HALL OF FAME INDUCTEE
Edward Joshpeh FLEMMING
|Date of Birth||30th October 1902|
ERA: 1901 – 1930 AND 1931 – 1960
GAMES: 246 – 229 West Perth; 17 WA
PREMIERSHIPS: West Perth 1932, 34, 35
HONOURS: Sandover Medal 1930; WAFL leading goal-kicker 1925 (50 goals); West Perth Fairest and Best 1928, 36; West Perth Team of the Century 2000
In the nine decades since West Australian individual football records have been compiled, only one player has claimed the top two individual honours – the Sandover Medal and the leading goal-kicker. Ted Flemming was a star with West Perth in the 1920’s and ‘30’s who became a forward almost by accident and a Sandover Medalist only after two team-mate defenders had retired, allowing him to play in his favoured position of centre half-back.

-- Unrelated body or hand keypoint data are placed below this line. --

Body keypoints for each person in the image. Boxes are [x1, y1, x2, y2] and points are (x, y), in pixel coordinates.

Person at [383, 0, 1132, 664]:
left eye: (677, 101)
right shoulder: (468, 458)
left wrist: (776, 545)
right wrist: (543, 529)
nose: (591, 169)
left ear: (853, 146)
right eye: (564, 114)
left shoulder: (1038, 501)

Born in the Goldfields, Flemming joined West Perth in 1922, with the side boasting a half-back line of Sandover Medallists in Harold Boyd, Jimmy Gosnell and Jim Craig. Flemming was happy to occupy a back pocket, but when West Perth found themselves short of a full-forward in 1925, he switched with immediate results, topping the League’s goal-kicking table with 50. However, it was never a permanent defence, where he generally started the game, only to be switched to the other end when goals were needed.
By 1930 Boyd and Gosnell had retired, so Flemming joined Craig on the half-back line and, aged 27, he polled 23 votes to win the Sandover Medal by five. Flemming had to shake off a severe illness before playing senior football, having suffered pleurisy and pneumonia as a teenager when he neglected to change his sodden Guernsey after a match at Westonia, on the Eastern Goldfields. It took him some years to fully regain health and fitness and it was 1919 when he moved to the city to play with Maylands, in the WA Football Association, before switching to nearby Highgate. Both were East Perth strongholds, but some astute recruiting saw him enticed to West Perth, with one of the talent-spotters being Henry (Ivo) Crapp, the man once dubbed the “Prince of Umpires”.

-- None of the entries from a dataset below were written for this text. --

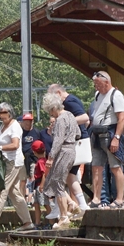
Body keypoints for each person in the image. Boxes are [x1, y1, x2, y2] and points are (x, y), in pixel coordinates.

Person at [0, 104, 35, 231]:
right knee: (14, 193)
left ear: (10, 113)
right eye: (0, 114)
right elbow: (1, 142)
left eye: (4, 113)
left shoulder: (15, 126)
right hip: (4, 161)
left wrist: (1, 147)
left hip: (13, 161)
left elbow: (15, 144)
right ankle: (27, 222)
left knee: (1, 190)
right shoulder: (3, 126)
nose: (2, 116)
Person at [48, 83, 92, 210]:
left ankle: (76, 205)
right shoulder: (70, 102)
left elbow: (85, 118)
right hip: (75, 140)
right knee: (67, 174)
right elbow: (87, 122)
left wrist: (63, 123)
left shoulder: (70, 101)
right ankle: (68, 206)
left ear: (58, 94)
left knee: (65, 174)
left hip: (77, 142)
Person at [43, 90, 82, 229]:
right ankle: (72, 204)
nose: (50, 115)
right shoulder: (71, 115)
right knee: (57, 180)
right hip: (72, 150)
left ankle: (64, 217)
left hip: (63, 151)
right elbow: (78, 133)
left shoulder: (60, 119)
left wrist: (51, 157)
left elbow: (58, 140)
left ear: (53, 108)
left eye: (49, 111)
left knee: (58, 183)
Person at [88, 71, 124, 207]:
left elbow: (122, 118)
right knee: (96, 166)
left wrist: (116, 137)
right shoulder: (97, 95)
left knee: (115, 167)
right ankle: (96, 198)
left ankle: (120, 198)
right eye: (95, 85)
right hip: (97, 133)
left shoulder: (116, 95)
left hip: (110, 132)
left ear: (106, 82)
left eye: (98, 84)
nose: (96, 87)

The following 1953 newspaper article reflected on Flemming’s football as follows:
“The 1930 Sandover Medallist Ted Flemming is reckoned the finest high mark the WA game has produced. Flemming was a freak and some of his aerobatics were breathtaking. He lacked height, but could get an incredible spring from the ground and was usually head and shoulders above the packs.”